Exclusion can be fought, and the EDES mechanism has gained some prominence as disputes went to court.

Just this week, a consulting firm appeared at the EU's General Court, to fight exclusion by the European Agency for Safety and Health at Work from an EU awards program on grounds that it had been among businesses fined by the Spanish competition authority in 2021 for participating in a bid-rigging cartel.

The consulting firm, which hasn't been identified, has argued that it wasn't proportionate to add it to the EDES database. But an earlier plea for interim measures only partially succeeded: The EU's lower-tier General Court declined to pull it from the blacklist but did temporarily suspend an additional decision to make public its exclusion. This week its substantive case* was heard at the court. 

Dodged bullet

Currently, the exclusion system applies to funds directly and indirectly managed by EU institutions.

EU countries and lawmakers agreed last December to extend the scope of the exclusion mechanism to programs managed jointly by the commission and national authorities, which represent around 70 percent of the bloc’s programs.

This will only apply to companies that have committed the most serious offenses, such as fraud or corruption, however. Some may be breathing a sigh of relief that EU legislators decided not to include antitrust breaches on this list.

That doesn’t mean that national governments are powerless. The EU's 2014 Public Procurement Directive establishes that contracting authorities “may” exclude companies that have participated in agreements “aimed at distorting competition” from public procurement awards. 

Some countries are already applying their own banning systems. For example, the Spanish competition authority has imposed tender bans in several cases, and recently issued guidelines explaining how it intends to use this power.

Still, the application of the directive across the EU is disjointed, which reduces the effectiveness of ways to prevent the funds from the bloc-wide budget from landing in the hands of antitrust infringers.

Make-up homework

A company can offer “remedial measures” to escape exclusion under EDES, but there are no hard and fast rules to discern what would be enough to clean its reputation. 

Some might need to make just one minor adjustment to make it out of the blacklist, while others might not gain the commission’s trust even with multiple changes.

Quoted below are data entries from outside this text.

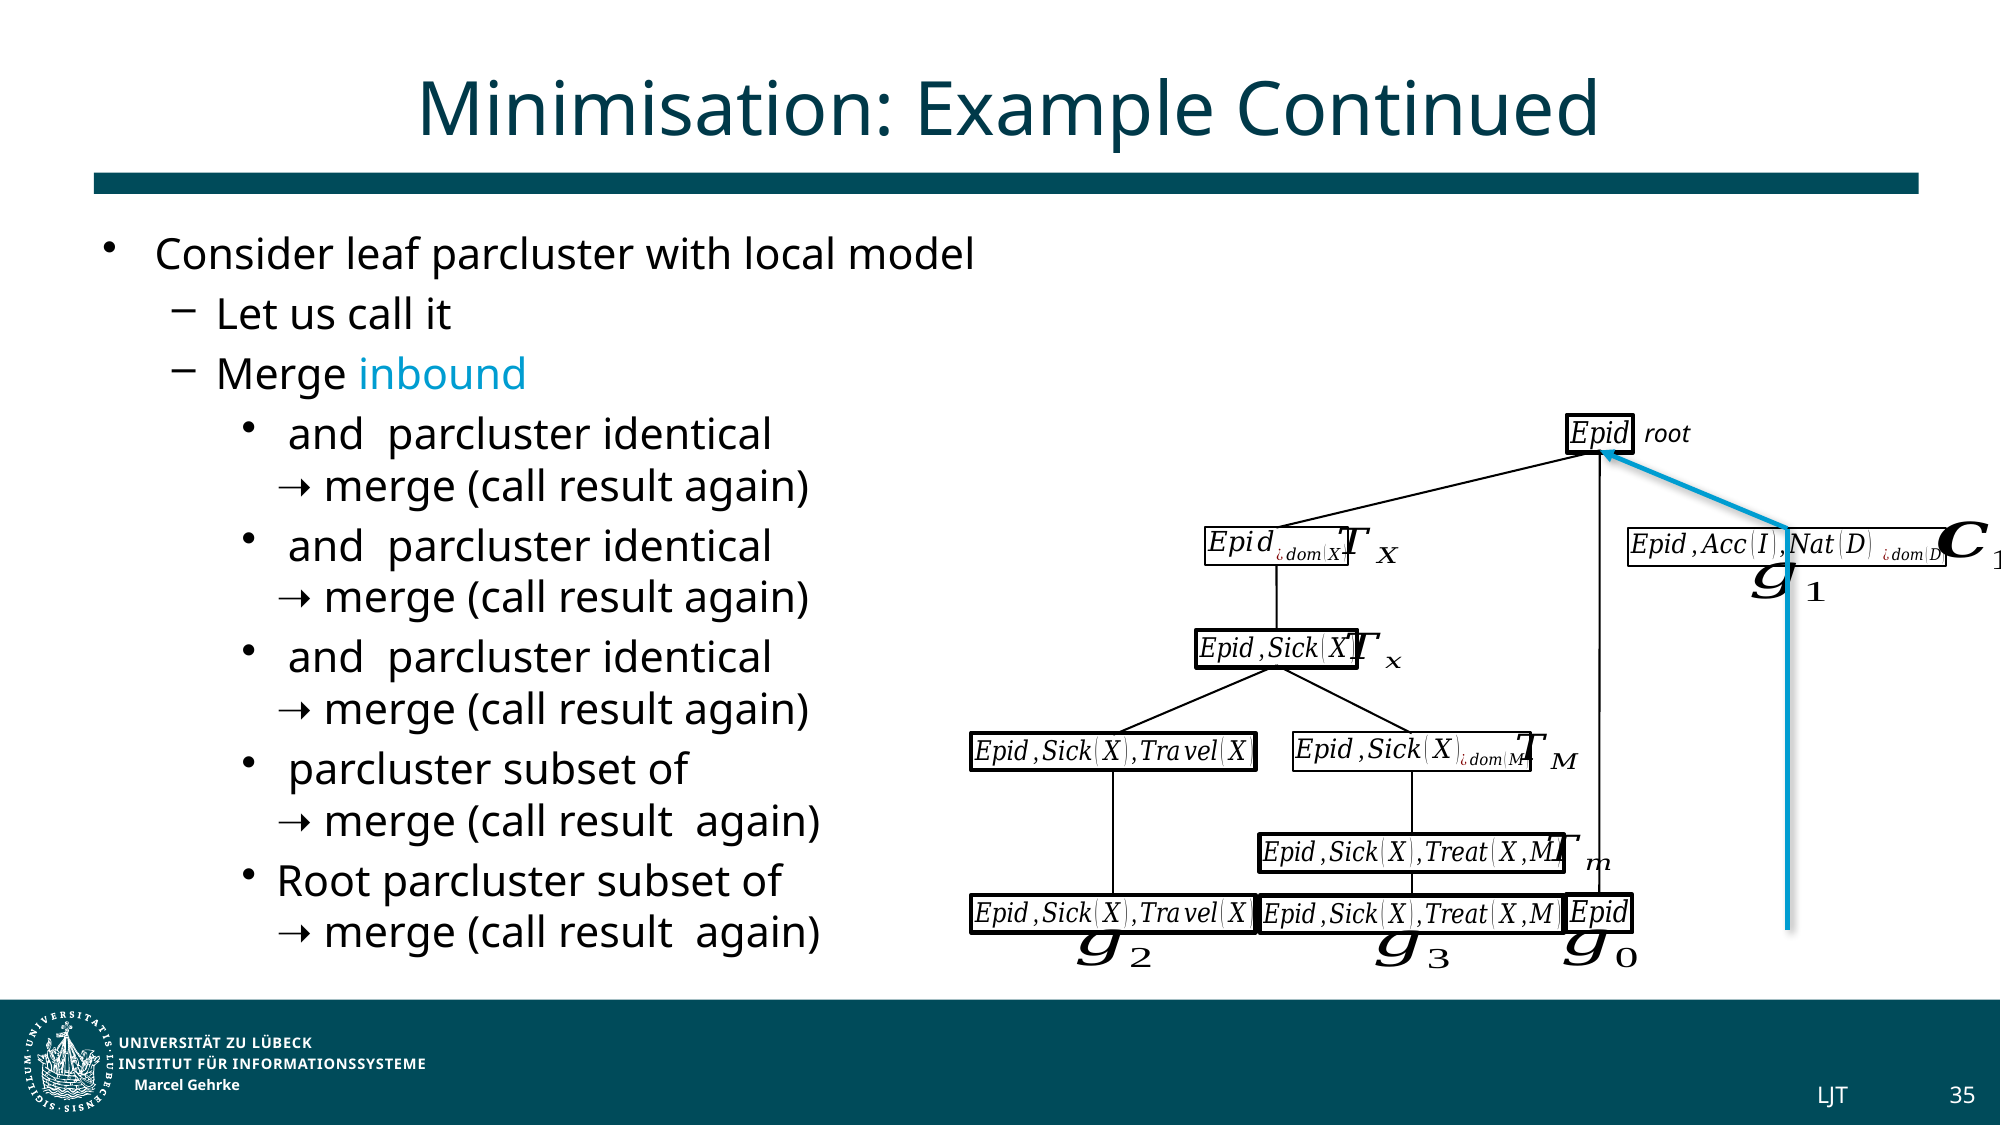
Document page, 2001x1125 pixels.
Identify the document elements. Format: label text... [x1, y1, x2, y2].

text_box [1599, 450, 1788, 529]
slide_number LJT [1992, 1073, 2000, 1106]
title Minimisation: Example Continued [99, 52, 1919, 161]
text_box root [1629, 410, 1705, 415]
slide_number 35 [1524, 1073, 1992, 1106]
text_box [973, 416, 1946, 975]
footer Marcel Gehrke [0, 1068, 504, 1101]
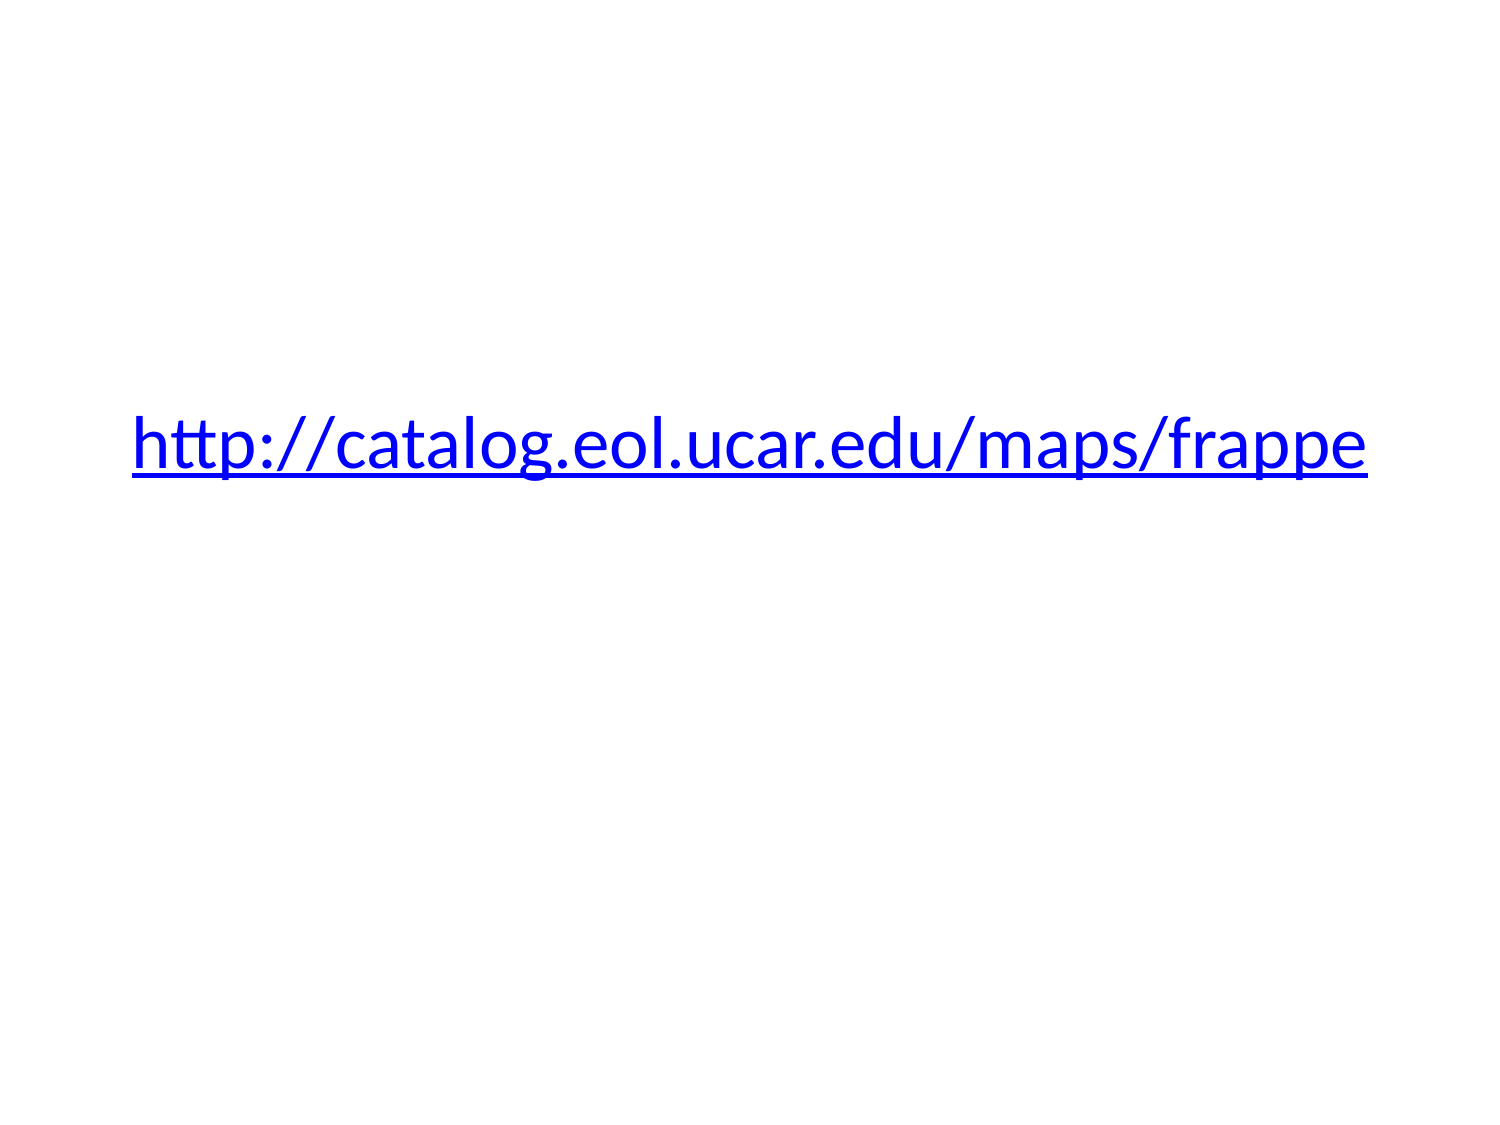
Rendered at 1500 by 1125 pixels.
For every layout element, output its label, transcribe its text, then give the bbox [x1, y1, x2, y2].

title http://catalog.eol.ucar.edu/maps/frappe [75, 344, 1425, 533]
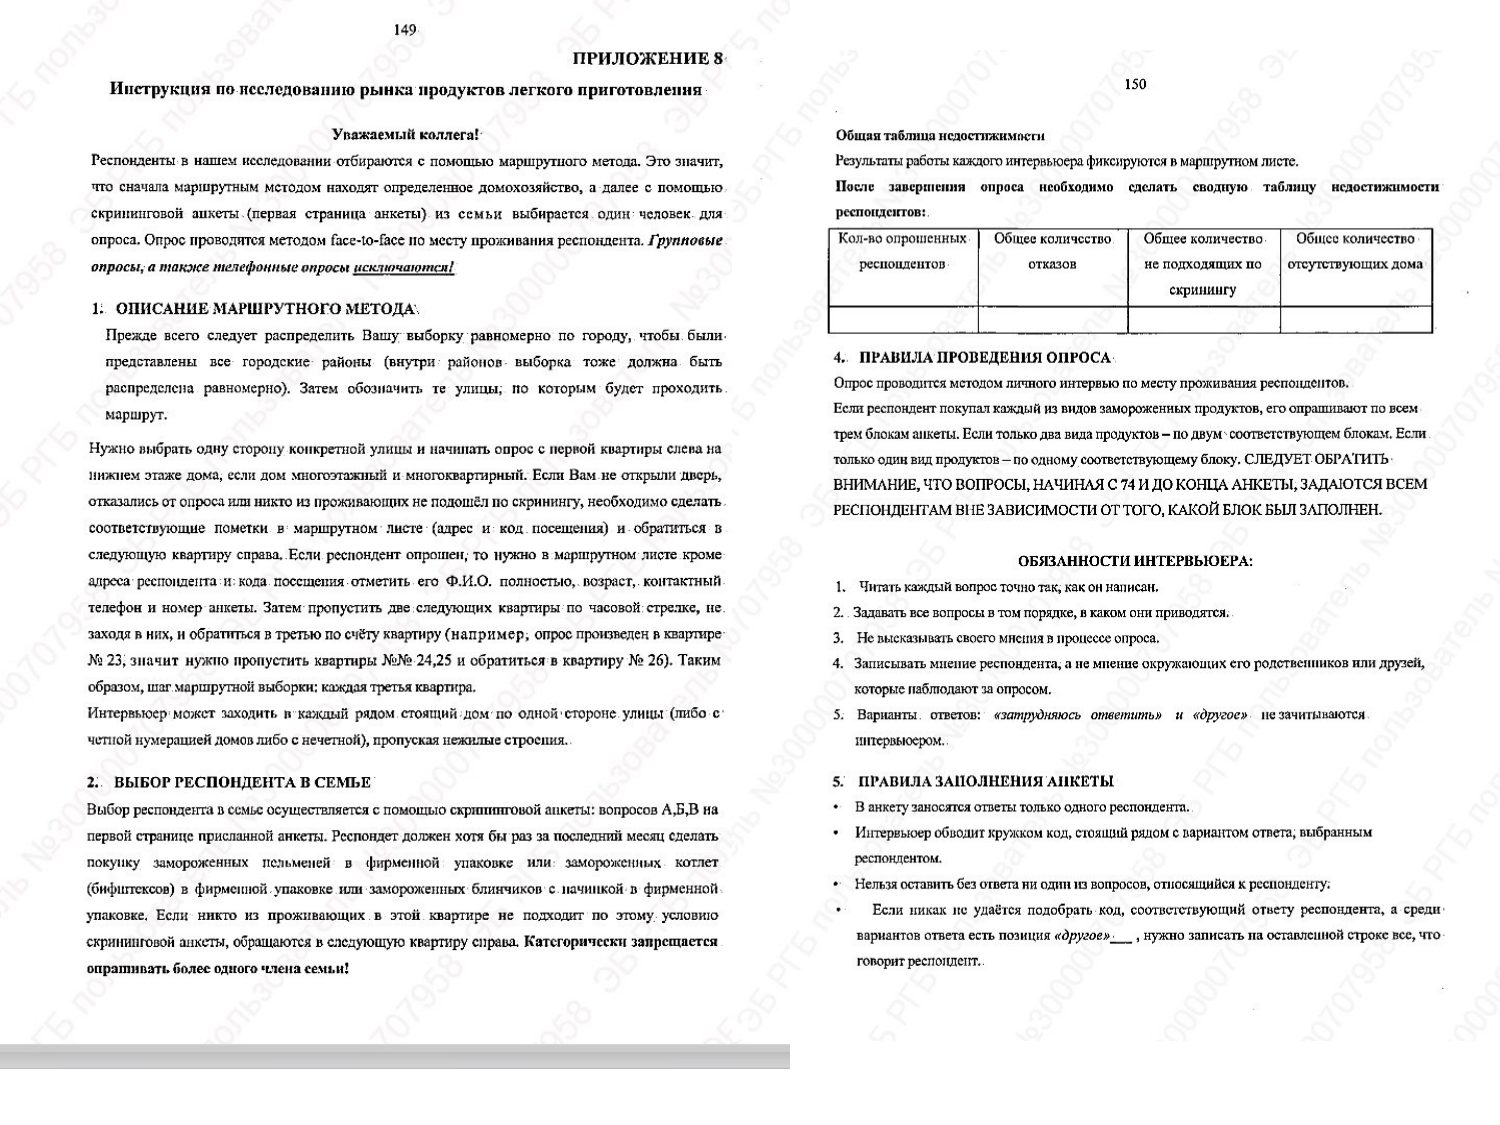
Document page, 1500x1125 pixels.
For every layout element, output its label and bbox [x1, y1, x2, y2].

Factors such as how much a company has distorted competition with its actions, how long its infringement has lasted, or whether it has already paid a heavy fine and implemented changes, can play a role in determining each case.

On remedies, companies can get pretty creative. Antitrust compliance trainings can be an option, although these come in many shapes and companies might need to fine-tune them depending on the case at hand.

Personnel measures are not off the table either. For example, a company could commit to dispose of staff found to be responsible for the offense, MLex understands.

What the commission fundamentally wants to see is that there is a genuine change of conduct, and the sooner the company starts working on its implementation, the better.

If the risk of hefty fines, private litigation and reputation loss weren’t deterrent enough, EDES is yet another reason for businesses to think twice before committing an antitrust breach.